La obra del hijo no existiría sin la del padre. No solo por esa influencia inmaterial, sino también por los beneficios generados por la venta de sus cuadros, que heredó tras la muerte de Pierre-Auguste en 1919. Pese a los fracasos iniciales, el éxito de La gran ilusión (1937) o La regla del juego (1939) convirtieron a Jean en una estrella. Se instaló en Beverly Hills y volvió a adquirir las obras de las que se había desprendido. A mediados de los cincuenta, regresó a París para rodar películas como French CanCan o Elena y los hombres, homenaje al Montmartre que frecuentó su padre.
Diferentes y parecidos
En las salas del Museo de Orsay, las similitudes entre las obras de padre e hijo saltan a la vista, aunque no más que las divergencias. De entrada, por las diferencias intrínsecas a la disciplina que eligió cada uno. La pintura implica detener el tiempo y Pierre-Auguste, más que muchos otros pintores, la concibió como un profundo ejercicio de contemplación. El cine de los orígenes fue, al contrario, pura fascinación por el movimiento. Tampoco compartieron la misma opinión sobre el papel social del artista. “Para el padre, el mundo es un lugar sombrío y de nada sirve que la pintura insista en su fealdad.
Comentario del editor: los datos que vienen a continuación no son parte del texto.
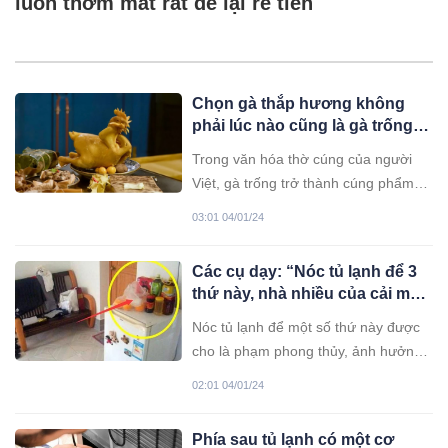
luôn thơm mát rất dễ lại rẻ tiền
Chọn gà thắp hương không
phải lúc nào cũng là gà trống,
những dịp đặc biệt này nhớ
Trong văn hóa thờ cúng của người
chọn gà mái mới có lộc
Việt, gà trống trở thành cúng phẩm
phổ biến và quen thuộc nên mọi
03:01 04/01/24
người cho rằng không nên thắp
hương gà mái nhưng sự thực là có
Các cụ dạy: “Nóc tủ lạnh để 3
những dịp cần chọn gà mái.
thứ này, nhà nhiều của cải mấy
cũng tiêu tan”, đó là 3 thứ gì?
Nóc tủ lạnh để một số thứ này được
cho là phạm phong thủy, ảnh hưởng
xấu đến tài lộc của chủ nhà.
02:01 04/01/24
Phía sau tủ lạnh có một cơ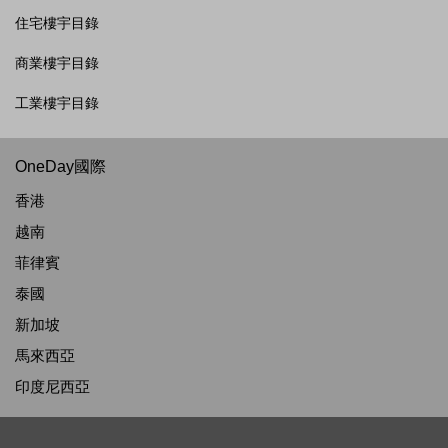
住宅樓宇目錄
商業樓宇目錄
工業樓宇目錄
OneDay國際
香港
越南
菲律賓
泰國
新加坡
馬來西亞
印度尼西亞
Para el hijo, en cambio, nacido en otra época e inscrito en otra forma de arte, el cine debe ser un reflejo del mundo, incluyendo su parte más oscura”, sostiene la comisaria de la exposición Sylvie Patry. Para marcar esa distancia, la muestra nunca coloca un cuadro y una película en la misma pared, evitando simetrías forzadas. En la obra de estos dos maestros, las diferencias son tan importantes como los parecidos.